“To Kill a Mockingbird”: much loved, often challenged
Powerful writing has a way of removing our social blinders. That’s why good books can also feel so dangerous to some people. Harper Lee’s sole and Pulitzer Prize–winning novel, To Kill a Mockingbird, is considered to be one of the greatest novels of the twentieth century. It is also one of the era’s most banned and challenged books. The story of Atticus Finch, who quietly stood up to racist laws and institutions in the deep South, has moved readers to revelations and to tears since it was first published in 1960.
“I tried to give a sense of proportion to life in the South,” said Lee in one of the few interviews she has given since the novel’s publication. “I think that Southerners react with the same kind of horror as other people do about the injustice in their land.” (You can find this interview and much more on To Kill a Mockingbird & Harper Lee, the comprehensive Web site of an admirer.)
It’s a testament to the power of Lee’s work and to the accuracy of the social mirror that she provides that To Kill a Mockingbird is one of the most frequently challenged and sometimes banned books of the twentieth century. In school districts across the United States, parents and administrators have challenged the propriety of requiring students to read a work that includes profanity, racial slurs, rape, and racism. At times, the challenges have been successful. But, most often, the novel remains on library shelves and on class curricula as an important reflection of American life and history.

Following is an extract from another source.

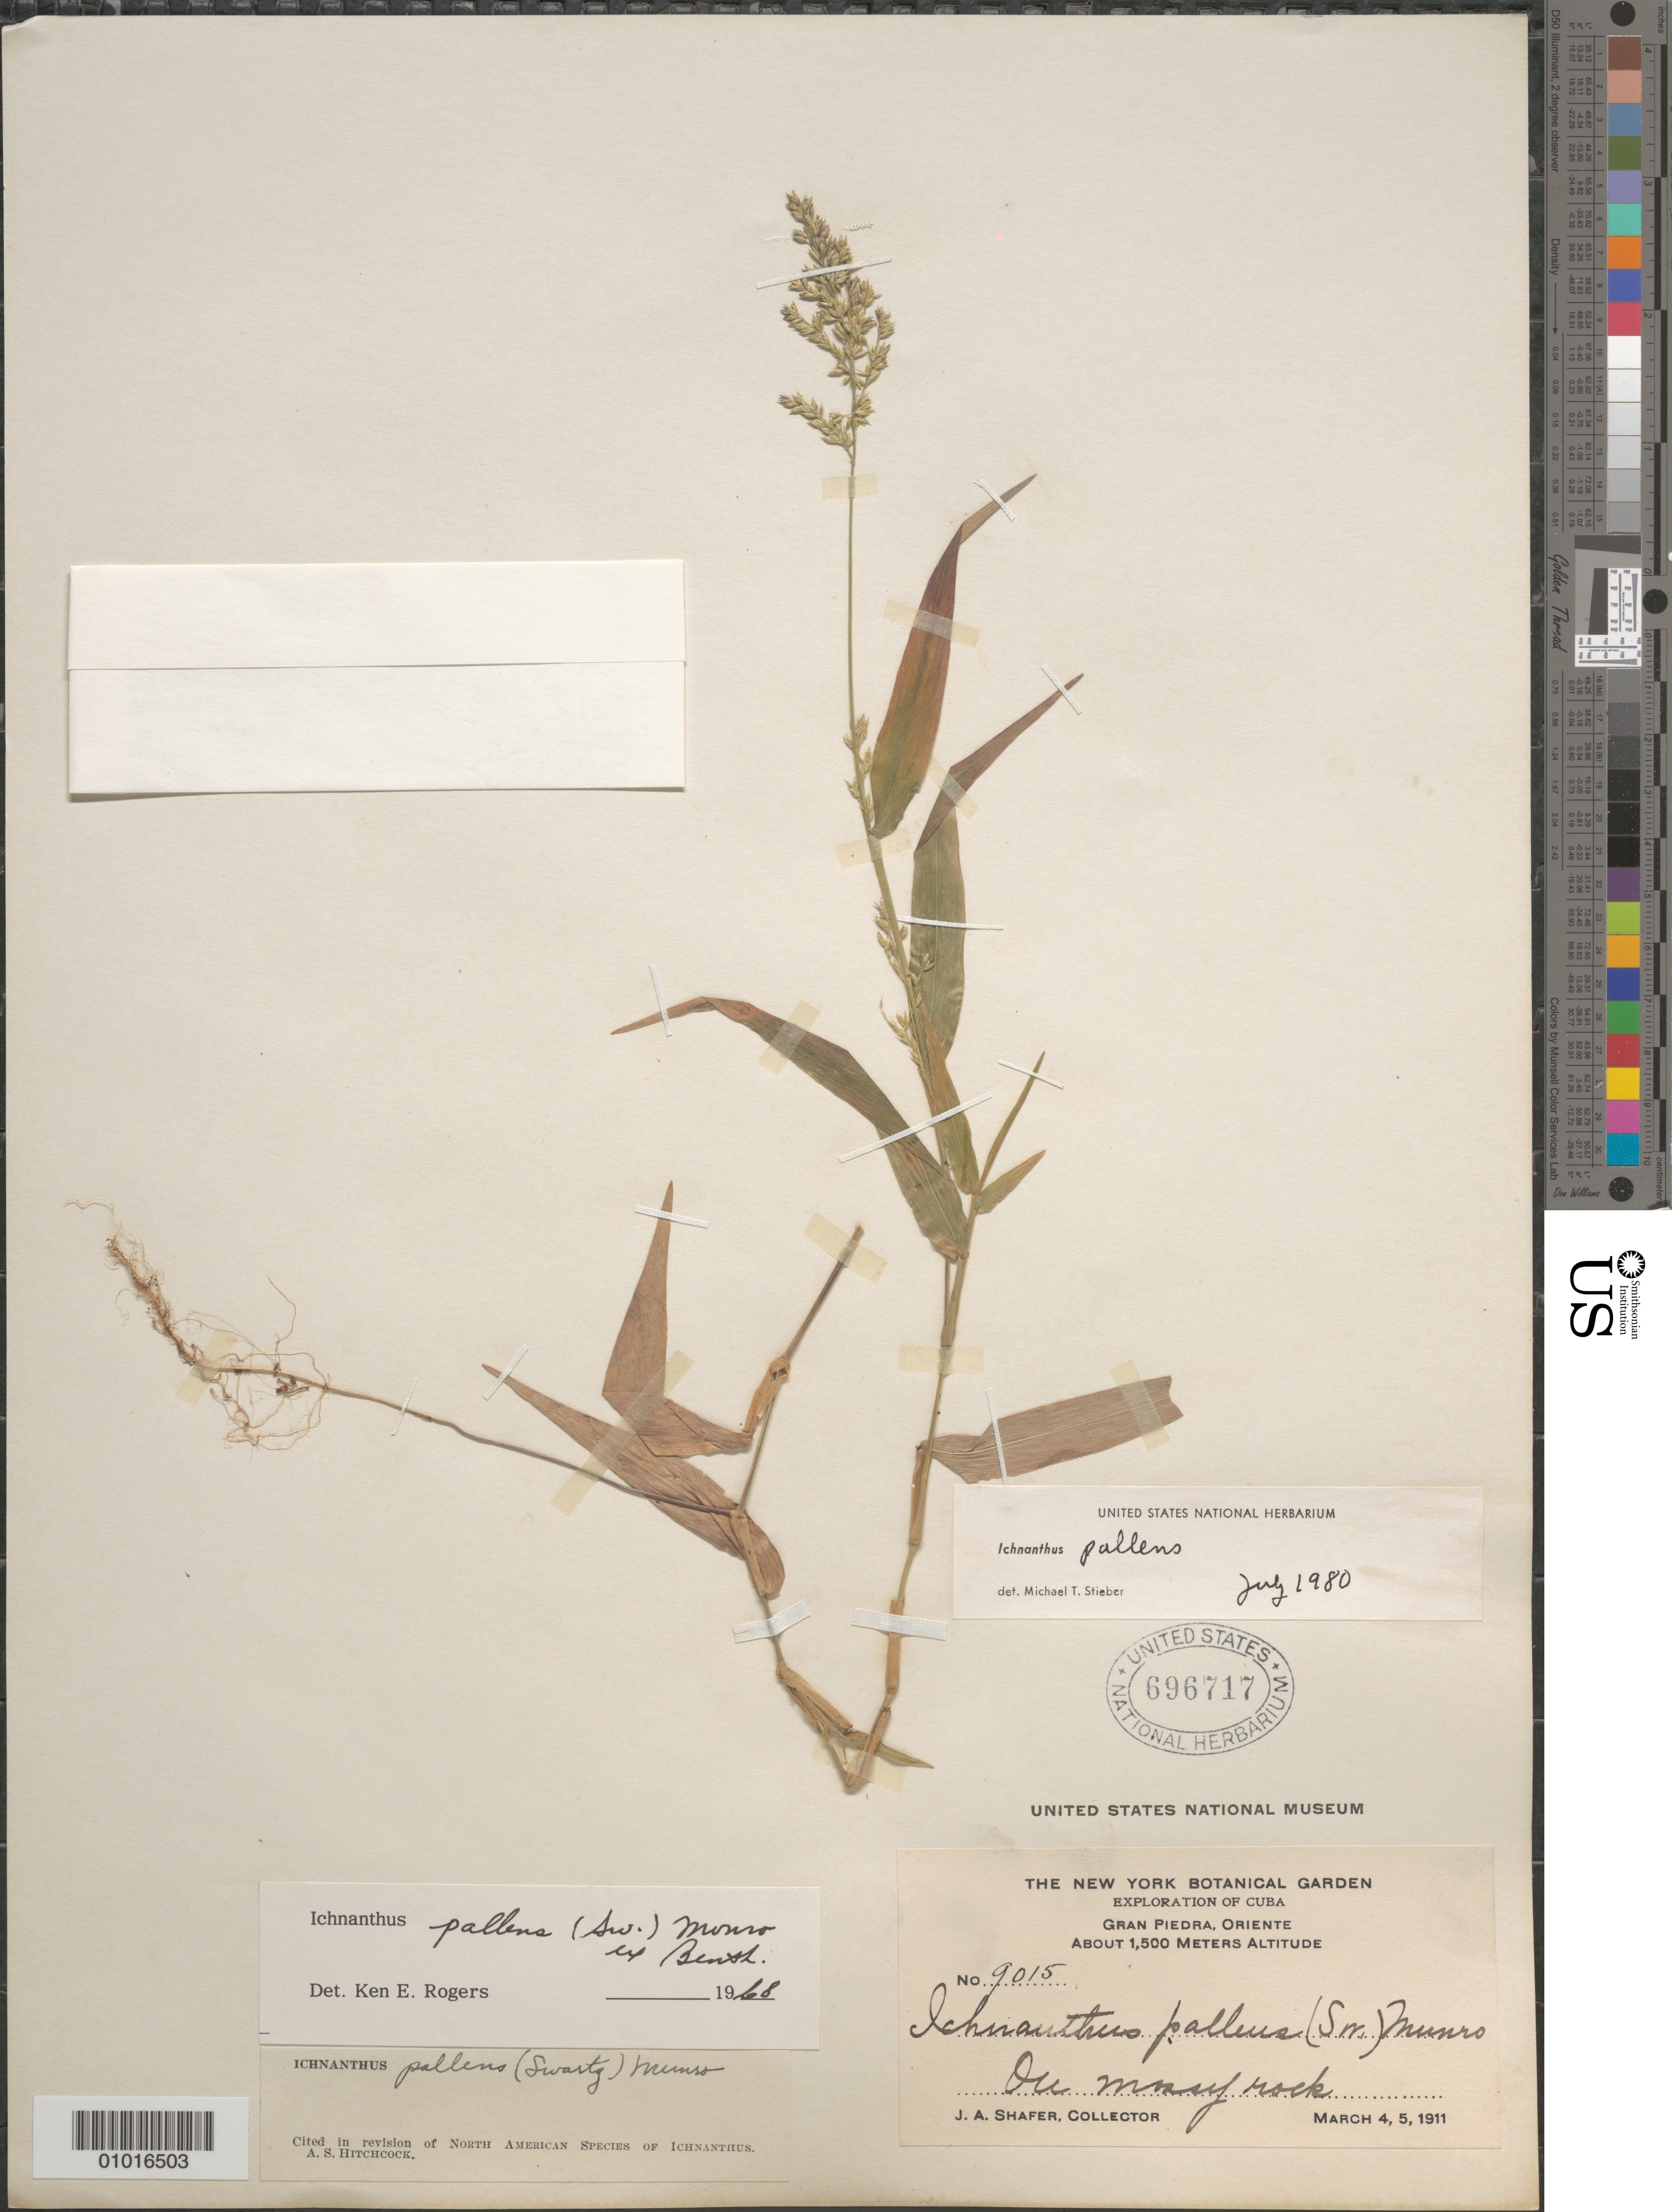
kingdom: Plantae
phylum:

The first full-length biography of Harper Lee, by the way, was published in May, 2006. Biographer Charles J. Shields “has done an admirable job of getting to know Nelle Harper Lee from a distance,” writes Anita Beaman for The Hub. “Due to Lee’s desire for privacy, it’s as close as readers are likely to come to getting inside the mind of the author of one of the greatest books of the twentieth century.” Mockingbird: A Portrait of Harper Lee has already been nominated for a Quill Book Award.